**Consigna 1**. Enumera todo lo que, según el fragmento sobre el humor, hace en nosotros la confianza.
**Consigna 2**. Copia sin cambios el pasaje del fragmento sobre el humor que va desde «En este sentido, el» hasta «de los demás.».
**Consigna 3**. Retoma el fragmento sobre el humor y continúalo a partir de su última frase.

En este sentido, el humor logra «redimensionarnos», tanto a nosotros como a los demás. Sobre las ruinas del andamiaje heroico germina la humildad y la confianza. La primera despeja el terreno de cualquier presunción y nos permite caminar en la verdad, nos invita a «fortalecernos en el Señor y en su fuerza poderosa» (Ef 6,10), y recuerda «a los ancianos que el mundo no termina con ellos y a los jóvenes que el mundo no comienza con ellos» (Papa Juan XXIII, Amare la terra col cielo nel cuore, Gribaudi, Turín 1972, 176). La confianza nos impulsa hacia delante, nos hace intrépidos, nos convierte en protagonistas de historias, nos abre la puerta al amor de los demás.

**Registros de datos**.

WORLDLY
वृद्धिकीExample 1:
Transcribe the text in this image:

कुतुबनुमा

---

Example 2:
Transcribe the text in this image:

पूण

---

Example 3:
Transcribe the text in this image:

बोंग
---
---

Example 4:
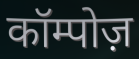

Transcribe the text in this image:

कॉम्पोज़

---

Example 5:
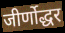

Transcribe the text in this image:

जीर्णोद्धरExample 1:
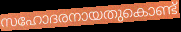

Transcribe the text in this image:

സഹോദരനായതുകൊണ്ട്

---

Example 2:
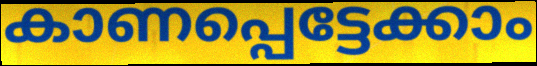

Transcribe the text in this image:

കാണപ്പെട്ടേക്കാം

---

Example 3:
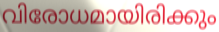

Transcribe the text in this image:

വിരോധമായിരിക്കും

**Respuesta final 1**.
- Nos impulsa hacia delante.
- Nos hace intrépidos.
- Nos convierte en protagonistas de historias.
- Nos abre la puerta al amor de los demás.

**Respuesta final 2**.
En este sentido, el humor logra «redimensionarnos», tanto a nosotros como a los demás. Sobre las ruinas del andamiaje heroico germina la humildad y la confianza. La primera despeja el terreno de cualquier presunción y nos permite caminar en la verdad, nos invita a «fortalecernos en el Señor y en su fuerza poderosa» (Ef 6,10), y recuerda «a los ancianos que el mundo no termina con ellos y a los jóvenes que el mundo no comienza con ellos» (Papa Juan XXIII, Amare la terra col cielo nel cuore, Gribaudi, Turín 1972, 176). La confianza nos impulsa hacia delante, nos hace intrépidos, nos convierte en protagonistas de historias, nos abre la puerta al amor de los demás.

**Respuesta final 3**.
Se entiende, entonces, que el humor cristiano es un nuevo modo de ser y de sentir: convierte el pesimismo en audacia, el desprecio en piedad, la intolerancia al límite en fecunda aceptación. Esta novedad bienhechora deriva del hecho de que, en la perspectiva del humor, la existencia y los acontecimientos adquieren sentido y valor no en sí mismos, sino en Dios, que «sabe cómo estamos hechos; tiene presente que somos polvo» (Sal 103,14). Aislada de la redención de Cristo, la realidad humana horroriza, pues es prisionera del mal, de lo banal, del hastío, de la desesperación. «Innumerables son las cosas espantosas, pero nada hay más espantoso que el hombre», afirma Sófocles en Antígona. ¿El hombre? «Un miserable comediante, que se pavonea y se agita en el escenario y del que nunca se vuelve a hablar» (Shakespeare, Macbeth, Acto V, Escena V); un «átomo irrisorio, perdido en el cosmos inerte e ilimitado […], sin sentido ni propósito» (J. Rostand, L’homme, París 1962, 173). ¿La vida humana? Un camino en el que nos topamos con «ladrones, espectros, gigantes, viejos, jóvenes, mujeres, viudas, hermanos adúlteros. Pero siempre nos encontramos con nosotros mismos» (J. Joyce, Ulisse, Mondadori, Milano 1960, 289).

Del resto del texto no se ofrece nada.